Side characters are important
In a series of multiple stories and multiple problems, there were always going to be some that stood out and some that were a little flat. I thought that the character of Derek (played by Ted McGinley) really shone this time around, compared to the first series. Whereas before he felt a little like a straight man for his more 'funny' wife, this time he really had to deal with stuff. I imagine next series he'll have a bigger role.
There's a lesson for my writing there - don't ignore the side characters at the expense of the main. If it's balance correctly, they can get the audience as invested as the others.
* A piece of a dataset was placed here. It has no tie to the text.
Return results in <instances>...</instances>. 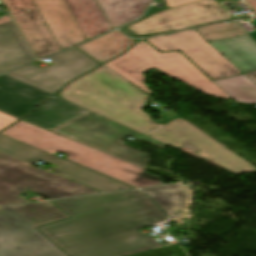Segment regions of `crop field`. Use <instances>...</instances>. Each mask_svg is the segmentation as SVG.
<instances>
[{"mask_svg": "<svg viewBox=\"0 0 256 256\" xmlns=\"http://www.w3.org/2000/svg\"><path fill=\"white\" fill-rule=\"evenodd\" d=\"M197 30L207 41L245 34L234 22L210 25Z\"/></svg>", "mask_w": 256, "mask_h": 256, "instance_id": "obj_25", "label": "crop field"}, {"mask_svg": "<svg viewBox=\"0 0 256 256\" xmlns=\"http://www.w3.org/2000/svg\"><path fill=\"white\" fill-rule=\"evenodd\" d=\"M34 61L12 21L0 24V73Z\"/></svg>", "mask_w": 256, "mask_h": 256, "instance_id": "obj_16", "label": "crop field"}, {"mask_svg": "<svg viewBox=\"0 0 256 256\" xmlns=\"http://www.w3.org/2000/svg\"><path fill=\"white\" fill-rule=\"evenodd\" d=\"M51 131L88 144L143 168H145L148 155L123 145L121 138L135 136L162 148L165 147V144L149 136L93 112H89Z\"/></svg>", "mask_w": 256, "mask_h": 256, "instance_id": "obj_6", "label": "crop field"}, {"mask_svg": "<svg viewBox=\"0 0 256 256\" xmlns=\"http://www.w3.org/2000/svg\"><path fill=\"white\" fill-rule=\"evenodd\" d=\"M56 96L144 134L159 128L140 110L148 96L103 66Z\"/></svg>", "mask_w": 256, "mask_h": 256, "instance_id": "obj_2", "label": "crop field"}, {"mask_svg": "<svg viewBox=\"0 0 256 256\" xmlns=\"http://www.w3.org/2000/svg\"><path fill=\"white\" fill-rule=\"evenodd\" d=\"M17 119L12 118L8 115H5L3 113H0V130L8 127L12 123H14ZM18 121V120H17Z\"/></svg>", "mask_w": 256, "mask_h": 256, "instance_id": "obj_26", "label": "crop field"}, {"mask_svg": "<svg viewBox=\"0 0 256 256\" xmlns=\"http://www.w3.org/2000/svg\"><path fill=\"white\" fill-rule=\"evenodd\" d=\"M51 58L57 63L42 69L31 64L6 75L52 94L66 82L99 64L75 48Z\"/></svg>", "mask_w": 256, "mask_h": 256, "instance_id": "obj_11", "label": "crop field"}, {"mask_svg": "<svg viewBox=\"0 0 256 256\" xmlns=\"http://www.w3.org/2000/svg\"><path fill=\"white\" fill-rule=\"evenodd\" d=\"M147 135L177 149L184 146V140H186L200 150L194 154L205 160L213 161L235 174L256 171L255 166L228 148L220 147V143L180 117Z\"/></svg>", "mask_w": 256, "mask_h": 256, "instance_id": "obj_7", "label": "crop field"}, {"mask_svg": "<svg viewBox=\"0 0 256 256\" xmlns=\"http://www.w3.org/2000/svg\"><path fill=\"white\" fill-rule=\"evenodd\" d=\"M0 256H67L10 206L0 208Z\"/></svg>", "mask_w": 256, "mask_h": 256, "instance_id": "obj_8", "label": "crop field"}, {"mask_svg": "<svg viewBox=\"0 0 256 256\" xmlns=\"http://www.w3.org/2000/svg\"><path fill=\"white\" fill-rule=\"evenodd\" d=\"M245 75L256 84V71L245 73Z\"/></svg>", "mask_w": 256, "mask_h": 256, "instance_id": "obj_29", "label": "crop field"}, {"mask_svg": "<svg viewBox=\"0 0 256 256\" xmlns=\"http://www.w3.org/2000/svg\"><path fill=\"white\" fill-rule=\"evenodd\" d=\"M0 134L53 155H57V151L63 152L69 155L66 157L68 160L135 187L163 184L158 176L152 175L139 167L37 128L22 120Z\"/></svg>", "mask_w": 256, "mask_h": 256, "instance_id": "obj_3", "label": "crop field"}, {"mask_svg": "<svg viewBox=\"0 0 256 256\" xmlns=\"http://www.w3.org/2000/svg\"><path fill=\"white\" fill-rule=\"evenodd\" d=\"M34 226L58 221L67 216L53 206L50 201L11 206Z\"/></svg>", "mask_w": 256, "mask_h": 256, "instance_id": "obj_23", "label": "crop field"}, {"mask_svg": "<svg viewBox=\"0 0 256 256\" xmlns=\"http://www.w3.org/2000/svg\"><path fill=\"white\" fill-rule=\"evenodd\" d=\"M33 1L50 27L62 50L86 40L63 0Z\"/></svg>", "mask_w": 256, "mask_h": 256, "instance_id": "obj_14", "label": "crop field"}, {"mask_svg": "<svg viewBox=\"0 0 256 256\" xmlns=\"http://www.w3.org/2000/svg\"><path fill=\"white\" fill-rule=\"evenodd\" d=\"M10 20H11V18L9 17V15H3V16L0 17V23L7 22V21H10Z\"/></svg>", "mask_w": 256, "mask_h": 256, "instance_id": "obj_30", "label": "crop field"}, {"mask_svg": "<svg viewBox=\"0 0 256 256\" xmlns=\"http://www.w3.org/2000/svg\"><path fill=\"white\" fill-rule=\"evenodd\" d=\"M30 44L37 59L61 51L32 0H3ZM31 12L24 13L23 10Z\"/></svg>", "mask_w": 256, "mask_h": 256, "instance_id": "obj_13", "label": "crop field"}, {"mask_svg": "<svg viewBox=\"0 0 256 256\" xmlns=\"http://www.w3.org/2000/svg\"><path fill=\"white\" fill-rule=\"evenodd\" d=\"M160 207H162L173 219L184 215L189 204L186 191L180 184L143 189Z\"/></svg>", "mask_w": 256, "mask_h": 256, "instance_id": "obj_21", "label": "crop field"}, {"mask_svg": "<svg viewBox=\"0 0 256 256\" xmlns=\"http://www.w3.org/2000/svg\"><path fill=\"white\" fill-rule=\"evenodd\" d=\"M161 52L180 50L210 79L229 77L242 72L209 45L194 30L146 39Z\"/></svg>", "mask_w": 256, "mask_h": 256, "instance_id": "obj_10", "label": "crop field"}, {"mask_svg": "<svg viewBox=\"0 0 256 256\" xmlns=\"http://www.w3.org/2000/svg\"><path fill=\"white\" fill-rule=\"evenodd\" d=\"M134 40L127 38L119 31H113L90 43L78 46L80 49L104 63L112 57L123 53L134 44Z\"/></svg>", "mask_w": 256, "mask_h": 256, "instance_id": "obj_22", "label": "crop field"}, {"mask_svg": "<svg viewBox=\"0 0 256 256\" xmlns=\"http://www.w3.org/2000/svg\"><path fill=\"white\" fill-rule=\"evenodd\" d=\"M52 202L70 219L38 229L69 256H122L161 246L151 236L135 231L168 219L140 191Z\"/></svg>", "mask_w": 256, "mask_h": 256, "instance_id": "obj_1", "label": "crop field"}, {"mask_svg": "<svg viewBox=\"0 0 256 256\" xmlns=\"http://www.w3.org/2000/svg\"><path fill=\"white\" fill-rule=\"evenodd\" d=\"M248 34L256 41V32H249Z\"/></svg>", "mask_w": 256, "mask_h": 256, "instance_id": "obj_33", "label": "crop field"}, {"mask_svg": "<svg viewBox=\"0 0 256 256\" xmlns=\"http://www.w3.org/2000/svg\"><path fill=\"white\" fill-rule=\"evenodd\" d=\"M49 96L42 90L6 75L0 76V110L3 112L20 118Z\"/></svg>", "mask_w": 256, "mask_h": 256, "instance_id": "obj_15", "label": "crop field"}, {"mask_svg": "<svg viewBox=\"0 0 256 256\" xmlns=\"http://www.w3.org/2000/svg\"><path fill=\"white\" fill-rule=\"evenodd\" d=\"M87 40L110 30L94 0H64Z\"/></svg>", "mask_w": 256, "mask_h": 256, "instance_id": "obj_19", "label": "crop field"}, {"mask_svg": "<svg viewBox=\"0 0 256 256\" xmlns=\"http://www.w3.org/2000/svg\"><path fill=\"white\" fill-rule=\"evenodd\" d=\"M87 112L89 111L54 96L39 105L36 110L23 120L51 130Z\"/></svg>", "mask_w": 256, "mask_h": 256, "instance_id": "obj_17", "label": "crop field"}, {"mask_svg": "<svg viewBox=\"0 0 256 256\" xmlns=\"http://www.w3.org/2000/svg\"><path fill=\"white\" fill-rule=\"evenodd\" d=\"M218 1H222V0H216V2H218Z\"/></svg>", "mask_w": 256, "mask_h": 256, "instance_id": "obj_34", "label": "crop field"}, {"mask_svg": "<svg viewBox=\"0 0 256 256\" xmlns=\"http://www.w3.org/2000/svg\"><path fill=\"white\" fill-rule=\"evenodd\" d=\"M157 111L160 113L161 117H163V118L166 119L165 121L159 123V125H161V126H163V125L166 124L167 122L171 121L172 119L178 117V115H176V114H175L174 112H172V111L167 112V113H163V112H161V111H159V110H157Z\"/></svg>", "mask_w": 256, "mask_h": 256, "instance_id": "obj_27", "label": "crop field"}, {"mask_svg": "<svg viewBox=\"0 0 256 256\" xmlns=\"http://www.w3.org/2000/svg\"><path fill=\"white\" fill-rule=\"evenodd\" d=\"M105 66L149 95L152 92L143 84L144 76L142 73L155 67L210 96L230 98L180 52L161 54L145 41H141L123 57Z\"/></svg>", "mask_w": 256, "mask_h": 256, "instance_id": "obj_4", "label": "crop field"}, {"mask_svg": "<svg viewBox=\"0 0 256 256\" xmlns=\"http://www.w3.org/2000/svg\"><path fill=\"white\" fill-rule=\"evenodd\" d=\"M208 43L242 72L256 70V44L246 35Z\"/></svg>", "mask_w": 256, "mask_h": 256, "instance_id": "obj_18", "label": "crop field"}, {"mask_svg": "<svg viewBox=\"0 0 256 256\" xmlns=\"http://www.w3.org/2000/svg\"><path fill=\"white\" fill-rule=\"evenodd\" d=\"M0 152L30 164L40 159L55 164L59 167L53 170V173L103 192L131 188L113 179L89 171L2 135H0Z\"/></svg>", "mask_w": 256, "mask_h": 256, "instance_id": "obj_12", "label": "crop field"}, {"mask_svg": "<svg viewBox=\"0 0 256 256\" xmlns=\"http://www.w3.org/2000/svg\"><path fill=\"white\" fill-rule=\"evenodd\" d=\"M256 12V0H246Z\"/></svg>", "mask_w": 256, "mask_h": 256, "instance_id": "obj_31", "label": "crop field"}, {"mask_svg": "<svg viewBox=\"0 0 256 256\" xmlns=\"http://www.w3.org/2000/svg\"><path fill=\"white\" fill-rule=\"evenodd\" d=\"M213 82L236 102L256 103V85L245 75Z\"/></svg>", "mask_w": 256, "mask_h": 256, "instance_id": "obj_24", "label": "crop field"}, {"mask_svg": "<svg viewBox=\"0 0 256 256\" xmlns=\"http://www.w3.org/2000/svg\"><path fill=\"white\" fill-rule=\"evenodd\" d=\"M113 28L128 23L143 13L151 0H96Z\"/></svg>", "mask_w": 256, "mask_h": 256, "instance_id": "obj_20", "label": "crop field"}, {"mask_svg": "<svg viewBox=\"0 0 256 256\" xmlns=\"http://www.w3.org/2000/svg\"><path fill=\"white\" fill-rule=\"evenodd\" d=\"M193 1H197V0H166V3L168 7L171 8V7H175V6L186 4Z\"/></svg>", "mask_w": 256, "mask_h": 256, "instance_id": "obj_28", "label": "crop field"}, {"mask_svg": "<svg viewBox=\"0 0 256 256\" xmlns=\"http://www.w3.org/2000/svg\"><path fill=\"white\" fill-rule=\"evenodd\" d=\"M231 18L214 0H201L155 13L127 28L143 35L184 29Z\"/></svg>", "mask_w": 256, "mask_h": 256, "instance_id": "obj_9", "label": "crop field"}, {"mask_svg": "<svg viewBox=\"0 0 256 256\" xmlns=\"http://www.w3.org/2000/svg\"><path fill=\"white\" fill-rule=\"evenodd\" d=\"M119 30H121L122 32L126 33L129 36L132 37H136V35H134L133 33H131L130 31H128L127 29H125L124 27L120 28Z\"/></svg>", "mask_w": 256, "mask_h": 256, "instance_id": "obj_32", "label": "crop field"}, {"mask_svg": "<svg viewBox=\"0 0 256 256\" xmlns=\"http://www.w3.org/2000/svg\"><path fill=\"white\" fill-rule=\"evenodd\" d=\"M27 190L49 198L97 192L0 153V206L27 202L17 197Z\"/></svg>", "mask_w": 256, "mask_h": 256, "instance_id": "obj_5", "label": "crop field"}]
</instances>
Too funny to be a tragicomedy?
This is not the first 'tragicomedy' show that I've watched in the last few years. It seems to be everywhere at the moment. Rather than seeing this as an indictment of how terrible things are, I prefer to think of them as writers and people looking for the best in difficult circumstances. We all have shit going on, and we all have things that we need to sort out.
The difficulty when writing things like this is balancing the sad with the happy. Too much of one can overshadow the other, and leave the audience feeling a little unfulfilled.
Shrinking sometimes leans a bit heavily to the comedy side, with all the characters wisecracking in ways that only confident people in a cosy writers room can. There's an element of escapism to this - no matter what we're dealing with, we should all be willing to help lighten the mood with a wisecrack now and then. It did take me out of the character's suffering a little.